Chronicle of flowers

It's rewarding to study plant collections in regions where botanists have made a habit of roaming. Mr. Primack, for example, inspects naturalist records that writer Henry David Thoreau kept of Concord, Mass. Scientists Yasuyuki Aono and Keiko Kazui analyze 9th century chronicles of flowering cherry trees in Kyoto, Japan.

Yunnan Province, which is close to the size of California, is a particularly fascinating place to study flowering plants because its dense jungles and soaring mountain ranges are jewels of biodiversity. According to Sun Hang, deputy director of the Kunming Institute of Botany, Yunnan’s climate ranges from tropical to arctic, and although it covers just 4 percent of China’s total land area, it contains more than half of the country’s 16,200 documented plant species.

Western plant hunters began flocking to Yunnan en masse in the late 19th century. They typically shipped their flower specimens by ship from Chinese ports to European and American museums or herbariums, or to wealthy Western gardening enthusiasts eager to decorate their lavish estates with flowering exotics.

One such collector, an American named Joseph Rock, was partly based in the Yunnan village of Yuhu from 1922 through 1949 and collected some 25,000 plant specimens, many of which are in collections at Harvard University, in Cambridge, Mass., and the Royal Botanic Garden Edinburgh, in Scotland.

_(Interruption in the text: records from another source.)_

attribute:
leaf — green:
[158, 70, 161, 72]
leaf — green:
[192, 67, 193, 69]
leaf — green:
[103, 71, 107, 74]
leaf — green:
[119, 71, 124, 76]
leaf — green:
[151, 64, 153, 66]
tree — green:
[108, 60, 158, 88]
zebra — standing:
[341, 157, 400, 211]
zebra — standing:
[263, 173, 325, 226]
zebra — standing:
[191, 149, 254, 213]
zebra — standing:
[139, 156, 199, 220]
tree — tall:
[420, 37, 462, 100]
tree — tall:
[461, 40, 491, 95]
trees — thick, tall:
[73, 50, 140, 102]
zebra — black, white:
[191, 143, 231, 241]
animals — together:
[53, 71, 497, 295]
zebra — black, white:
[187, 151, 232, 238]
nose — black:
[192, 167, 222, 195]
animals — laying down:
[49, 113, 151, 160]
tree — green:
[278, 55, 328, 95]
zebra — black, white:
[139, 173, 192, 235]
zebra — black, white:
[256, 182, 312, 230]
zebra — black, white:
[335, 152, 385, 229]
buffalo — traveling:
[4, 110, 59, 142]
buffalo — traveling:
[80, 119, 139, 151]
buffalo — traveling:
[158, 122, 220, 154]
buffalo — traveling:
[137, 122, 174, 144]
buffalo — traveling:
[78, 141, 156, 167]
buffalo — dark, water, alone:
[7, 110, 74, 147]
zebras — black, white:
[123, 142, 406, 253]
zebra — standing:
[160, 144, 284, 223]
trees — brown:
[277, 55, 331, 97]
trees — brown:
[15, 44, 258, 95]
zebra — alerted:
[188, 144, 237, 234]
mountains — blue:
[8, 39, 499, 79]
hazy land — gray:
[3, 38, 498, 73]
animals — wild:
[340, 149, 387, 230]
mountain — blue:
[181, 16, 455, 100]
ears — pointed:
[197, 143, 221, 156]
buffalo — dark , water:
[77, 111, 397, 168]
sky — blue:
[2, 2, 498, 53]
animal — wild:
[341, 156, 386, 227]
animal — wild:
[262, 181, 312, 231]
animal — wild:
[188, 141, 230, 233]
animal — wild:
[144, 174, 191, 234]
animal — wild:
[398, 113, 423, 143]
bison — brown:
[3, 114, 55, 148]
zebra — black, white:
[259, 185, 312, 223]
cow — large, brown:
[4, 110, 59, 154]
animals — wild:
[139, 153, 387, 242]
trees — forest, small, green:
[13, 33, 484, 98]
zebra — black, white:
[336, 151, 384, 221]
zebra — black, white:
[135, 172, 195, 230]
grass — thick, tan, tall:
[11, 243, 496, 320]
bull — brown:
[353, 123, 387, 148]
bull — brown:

Now Hart, the fourth-year University of Missouri graduate student, is traveling to Cambridge, Edinburgh, and other cities to photograph flower specimens that Mr. Rock collected in Yunnan’s Himalayan foothills. In China, Hart creates spreadsheets of Rock’s data on his laptop and hikes the Himalayas in search of the flowering rhododendrons that his predecessor collected nearly a century ago.

Responding to climate change

How are Yunnan’s rhododendrons responding to climate change? "It gets to be a pretty complicated question,” Hart says on a recent field trip to Yuhu. “But it does look like they are being pushed up the mountain."

Hart, who conducts research in China thanks to roughly $120,000 in grants from the National Science Foundation, says it can be difficult to accurately compare withered flower specimens with living plants. And although he is grateful for the logistical support he receives from the Kunming Institute of Botany, he says, he also struggles to access official scientific data and navigate China’s complex science bureaucracy.

But Hart does have access to villagers from the local Naxi ethnic group. Many of them are keenly aware of rhododendron flowering cycles, and their general impression is that flowering patterns are growing increasingly erratic – an observation that complements Hart’s emerging data sets.

The villagers, though, don’t confirm that rhododendrons are moving higher up in the Himalayas in search of cooler temperatures, as his data suggest. Hart says that is largely because such changes happen over centuries rather than decades, and partly because some villagers don’t know what to make of his scientific inquiries.

“What are you talking about?” they reply when Hart asks if their rhododendron bushes are traversing mountainsides. “Trees can’t walk!”